Nei casi più gravi di abuso o di maltrattamento il figlio può diventare il capro espiatorio, quando sono i genitori stessi ad accusarlo di essere la causa dei loro problemi. I maltrattamenti subìti vengono quindi vissuti come meritati. In questo quadro disfunzionale si sviluppa la percezione di essere un peso per la famiglia e si vive l'assenza di un vero senso di appartenenza, al punto che l'ideazione suicidaria viene vista come l'unica alternativa possibile.
Da un punto di vista psicoanalitico questa dinamica si spiega dall'identificazione con l'aggressore: il figlio, come meccanismo di difesa dall'angoscia e dalla rabbia, introietta e assume su di se' parte delle caratteristiche del genitore aggressore, trasformandosi da minacciato a minacciante.
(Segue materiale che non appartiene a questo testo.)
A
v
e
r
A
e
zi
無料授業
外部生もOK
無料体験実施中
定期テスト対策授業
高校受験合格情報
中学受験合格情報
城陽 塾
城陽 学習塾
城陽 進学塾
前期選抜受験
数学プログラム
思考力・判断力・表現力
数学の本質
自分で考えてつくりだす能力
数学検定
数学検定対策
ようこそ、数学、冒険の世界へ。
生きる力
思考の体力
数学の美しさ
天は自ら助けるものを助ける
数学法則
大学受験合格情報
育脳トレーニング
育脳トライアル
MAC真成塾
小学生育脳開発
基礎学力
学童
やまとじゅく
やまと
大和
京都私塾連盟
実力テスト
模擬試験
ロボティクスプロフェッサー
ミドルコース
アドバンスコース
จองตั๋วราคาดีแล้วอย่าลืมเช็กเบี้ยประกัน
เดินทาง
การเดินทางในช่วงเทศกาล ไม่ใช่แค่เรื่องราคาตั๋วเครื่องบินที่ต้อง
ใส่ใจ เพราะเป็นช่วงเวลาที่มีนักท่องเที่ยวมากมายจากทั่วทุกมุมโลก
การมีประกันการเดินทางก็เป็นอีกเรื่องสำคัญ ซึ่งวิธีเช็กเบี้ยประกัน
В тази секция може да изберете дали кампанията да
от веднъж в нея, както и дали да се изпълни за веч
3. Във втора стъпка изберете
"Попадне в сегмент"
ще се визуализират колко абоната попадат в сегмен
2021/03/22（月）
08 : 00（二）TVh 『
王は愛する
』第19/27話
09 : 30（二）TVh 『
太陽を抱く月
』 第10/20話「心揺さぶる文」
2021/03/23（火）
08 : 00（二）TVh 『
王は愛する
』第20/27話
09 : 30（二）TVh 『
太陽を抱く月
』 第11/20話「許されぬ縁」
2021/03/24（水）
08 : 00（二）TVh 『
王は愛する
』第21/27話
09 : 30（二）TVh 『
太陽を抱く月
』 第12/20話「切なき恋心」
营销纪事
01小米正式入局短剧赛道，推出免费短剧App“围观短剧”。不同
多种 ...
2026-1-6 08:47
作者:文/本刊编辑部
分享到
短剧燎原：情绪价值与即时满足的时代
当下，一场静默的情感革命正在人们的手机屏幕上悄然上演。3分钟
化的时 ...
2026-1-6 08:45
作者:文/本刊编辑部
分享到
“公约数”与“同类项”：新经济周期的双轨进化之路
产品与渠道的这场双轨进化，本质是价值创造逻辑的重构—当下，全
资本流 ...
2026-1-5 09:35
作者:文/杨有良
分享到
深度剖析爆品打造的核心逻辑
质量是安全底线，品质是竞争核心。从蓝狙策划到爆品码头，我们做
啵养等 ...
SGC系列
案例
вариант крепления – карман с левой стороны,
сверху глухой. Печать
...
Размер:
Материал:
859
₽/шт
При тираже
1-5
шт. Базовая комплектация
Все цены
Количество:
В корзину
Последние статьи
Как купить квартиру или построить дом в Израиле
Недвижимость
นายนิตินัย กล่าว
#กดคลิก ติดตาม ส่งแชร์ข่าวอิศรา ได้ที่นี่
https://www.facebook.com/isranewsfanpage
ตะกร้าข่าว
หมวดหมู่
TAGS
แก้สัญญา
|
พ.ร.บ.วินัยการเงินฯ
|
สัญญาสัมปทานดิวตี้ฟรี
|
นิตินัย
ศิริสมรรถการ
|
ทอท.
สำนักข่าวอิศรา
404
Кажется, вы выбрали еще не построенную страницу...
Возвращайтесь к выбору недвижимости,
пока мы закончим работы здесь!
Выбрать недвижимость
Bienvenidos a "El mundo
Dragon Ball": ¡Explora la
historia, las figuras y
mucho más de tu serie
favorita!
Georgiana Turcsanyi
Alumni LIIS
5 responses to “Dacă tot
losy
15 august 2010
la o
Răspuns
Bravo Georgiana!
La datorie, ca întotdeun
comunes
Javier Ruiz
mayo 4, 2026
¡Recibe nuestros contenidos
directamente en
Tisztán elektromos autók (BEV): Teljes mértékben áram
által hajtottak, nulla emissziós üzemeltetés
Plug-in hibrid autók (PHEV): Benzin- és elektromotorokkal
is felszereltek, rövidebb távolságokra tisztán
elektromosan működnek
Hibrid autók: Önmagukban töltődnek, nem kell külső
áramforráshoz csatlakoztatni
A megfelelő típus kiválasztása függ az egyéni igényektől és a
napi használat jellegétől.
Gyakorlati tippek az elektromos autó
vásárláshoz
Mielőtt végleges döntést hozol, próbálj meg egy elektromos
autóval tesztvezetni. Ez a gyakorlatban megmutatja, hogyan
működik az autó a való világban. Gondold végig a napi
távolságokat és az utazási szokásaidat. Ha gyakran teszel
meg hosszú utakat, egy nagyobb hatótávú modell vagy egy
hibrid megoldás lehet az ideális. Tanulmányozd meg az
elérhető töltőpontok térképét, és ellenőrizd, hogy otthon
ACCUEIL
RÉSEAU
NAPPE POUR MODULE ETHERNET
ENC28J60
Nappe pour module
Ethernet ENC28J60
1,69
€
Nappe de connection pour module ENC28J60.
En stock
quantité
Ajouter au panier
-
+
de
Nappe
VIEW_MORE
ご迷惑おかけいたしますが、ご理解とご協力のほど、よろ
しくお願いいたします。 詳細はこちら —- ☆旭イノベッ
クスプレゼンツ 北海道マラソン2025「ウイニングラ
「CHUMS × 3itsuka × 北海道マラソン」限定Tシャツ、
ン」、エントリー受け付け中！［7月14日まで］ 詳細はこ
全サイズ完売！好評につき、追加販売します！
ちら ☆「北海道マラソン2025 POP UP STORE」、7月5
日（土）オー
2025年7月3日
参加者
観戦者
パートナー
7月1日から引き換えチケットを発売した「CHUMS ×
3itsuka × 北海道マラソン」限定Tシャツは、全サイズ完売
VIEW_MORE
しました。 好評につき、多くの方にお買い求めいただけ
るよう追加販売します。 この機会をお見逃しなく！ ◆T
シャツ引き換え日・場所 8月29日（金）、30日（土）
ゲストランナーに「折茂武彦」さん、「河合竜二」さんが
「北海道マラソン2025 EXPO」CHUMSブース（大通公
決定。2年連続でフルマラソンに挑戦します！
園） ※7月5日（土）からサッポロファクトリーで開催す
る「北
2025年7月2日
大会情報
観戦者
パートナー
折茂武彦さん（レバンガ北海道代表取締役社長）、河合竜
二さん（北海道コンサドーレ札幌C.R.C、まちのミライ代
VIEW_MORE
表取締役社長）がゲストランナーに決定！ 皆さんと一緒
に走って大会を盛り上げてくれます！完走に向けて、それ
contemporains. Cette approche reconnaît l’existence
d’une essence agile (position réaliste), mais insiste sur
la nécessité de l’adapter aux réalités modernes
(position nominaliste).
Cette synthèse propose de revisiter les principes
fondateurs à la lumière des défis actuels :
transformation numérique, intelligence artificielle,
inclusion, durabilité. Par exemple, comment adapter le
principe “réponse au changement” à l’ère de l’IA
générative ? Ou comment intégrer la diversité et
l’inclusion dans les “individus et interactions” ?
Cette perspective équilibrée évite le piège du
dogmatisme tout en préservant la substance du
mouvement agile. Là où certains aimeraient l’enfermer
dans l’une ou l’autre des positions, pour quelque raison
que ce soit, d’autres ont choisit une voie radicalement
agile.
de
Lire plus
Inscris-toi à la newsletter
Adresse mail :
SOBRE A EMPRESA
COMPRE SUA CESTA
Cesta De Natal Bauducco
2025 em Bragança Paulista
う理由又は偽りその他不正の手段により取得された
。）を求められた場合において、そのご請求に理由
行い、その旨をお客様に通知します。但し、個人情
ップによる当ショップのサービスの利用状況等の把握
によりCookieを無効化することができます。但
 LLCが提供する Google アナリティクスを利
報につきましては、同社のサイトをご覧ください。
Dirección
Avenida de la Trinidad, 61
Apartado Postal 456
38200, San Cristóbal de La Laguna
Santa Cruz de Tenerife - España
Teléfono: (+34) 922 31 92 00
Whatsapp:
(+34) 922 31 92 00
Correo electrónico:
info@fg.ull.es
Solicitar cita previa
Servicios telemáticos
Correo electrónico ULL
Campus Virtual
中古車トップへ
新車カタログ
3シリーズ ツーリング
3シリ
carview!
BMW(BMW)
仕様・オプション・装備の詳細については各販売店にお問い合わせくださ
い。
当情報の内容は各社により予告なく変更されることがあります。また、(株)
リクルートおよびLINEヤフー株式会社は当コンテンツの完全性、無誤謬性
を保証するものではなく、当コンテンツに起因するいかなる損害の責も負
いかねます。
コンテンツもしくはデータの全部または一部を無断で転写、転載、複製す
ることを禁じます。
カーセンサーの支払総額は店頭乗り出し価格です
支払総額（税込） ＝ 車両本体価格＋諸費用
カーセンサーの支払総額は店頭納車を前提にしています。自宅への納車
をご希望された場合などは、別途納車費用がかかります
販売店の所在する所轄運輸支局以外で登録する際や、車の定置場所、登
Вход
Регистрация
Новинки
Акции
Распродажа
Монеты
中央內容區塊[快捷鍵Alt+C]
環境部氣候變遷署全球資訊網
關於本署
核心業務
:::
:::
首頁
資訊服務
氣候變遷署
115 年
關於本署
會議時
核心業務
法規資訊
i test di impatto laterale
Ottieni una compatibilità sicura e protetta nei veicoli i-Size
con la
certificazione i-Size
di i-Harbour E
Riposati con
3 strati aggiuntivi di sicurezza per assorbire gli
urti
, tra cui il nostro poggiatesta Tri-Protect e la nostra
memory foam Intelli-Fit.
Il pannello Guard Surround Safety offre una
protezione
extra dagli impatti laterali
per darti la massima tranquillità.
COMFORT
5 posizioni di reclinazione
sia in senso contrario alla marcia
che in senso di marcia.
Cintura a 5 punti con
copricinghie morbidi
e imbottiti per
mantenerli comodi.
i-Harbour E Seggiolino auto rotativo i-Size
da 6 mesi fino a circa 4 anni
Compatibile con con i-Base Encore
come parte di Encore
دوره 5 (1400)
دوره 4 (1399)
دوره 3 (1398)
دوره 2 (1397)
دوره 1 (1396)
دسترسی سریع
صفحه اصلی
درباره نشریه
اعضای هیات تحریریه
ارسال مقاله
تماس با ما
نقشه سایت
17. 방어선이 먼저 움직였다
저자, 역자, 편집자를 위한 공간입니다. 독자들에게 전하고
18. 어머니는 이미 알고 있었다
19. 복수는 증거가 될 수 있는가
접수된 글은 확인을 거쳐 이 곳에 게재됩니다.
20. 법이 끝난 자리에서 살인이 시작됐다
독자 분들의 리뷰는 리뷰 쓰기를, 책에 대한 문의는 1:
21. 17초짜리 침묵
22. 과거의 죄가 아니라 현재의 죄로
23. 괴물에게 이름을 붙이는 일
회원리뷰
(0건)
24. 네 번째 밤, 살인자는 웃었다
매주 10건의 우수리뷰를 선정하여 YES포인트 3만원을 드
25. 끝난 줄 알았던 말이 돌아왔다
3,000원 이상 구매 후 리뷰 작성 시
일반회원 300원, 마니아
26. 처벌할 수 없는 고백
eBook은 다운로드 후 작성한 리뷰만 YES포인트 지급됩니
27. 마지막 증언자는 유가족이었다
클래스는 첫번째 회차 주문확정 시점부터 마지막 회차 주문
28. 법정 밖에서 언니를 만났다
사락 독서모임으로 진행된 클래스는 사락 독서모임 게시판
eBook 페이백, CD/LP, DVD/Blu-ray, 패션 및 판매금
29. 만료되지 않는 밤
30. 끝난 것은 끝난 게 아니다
Questo influisce anche sulla formazione del Super-io, che rimane arcaico e informe, un giudice assoluto e intransigente che vede l'errore come irreversibile: se sbagli/fallisci devi pagare con la vita. Occorre quindi lavorare per ridurre la pericolosità, l'intransigenza e l'autopunizione del Super-Io.
Non sempre l'ideazione suicidaria viene verbalizzata, si assiste anzi spesso alla rinuncia a chiedere aiuto. Quando però questo desiderio viene dichiarato è importante accogliere sempre il grido d'aiuto e rivolgersi ad un professionista (psicologo o psichiatra) che valuterà quanto l'idea di togliersi la vita sia costante, sia fonte di sollievo e sia attivamente cercata a questo scopo e quanto sia pianificata concretamente. E' importante valutare inoltre se sia conservata o meno qualche speranza di migliorare la situazione. Queste caratteristiche sono tutte indicatori di un rischio concreto e acuto che l'ideazione si trasformi poi in agito e necessitano quindi un intervento immediato.
La cura da parte del clinico e, quando possibile, della famiglia passerà attraverso la relazione e l'ascolto attento del dolore del ragazzo in un clima rassicurante, famigliare e non giudicante che darà voce a quel desiderio di vita che non riesce a trovare espressione.
È importante che anche i famigliari, in situazioni così complesse, si facciano aiutare con un percorso psicologico integrato a quello del figlio, in modo che tutte le figure adulte possano diventare rete di supporto agendo in modo sinergico e “pagaiando” tutti in modo coeso nella stessa direzione.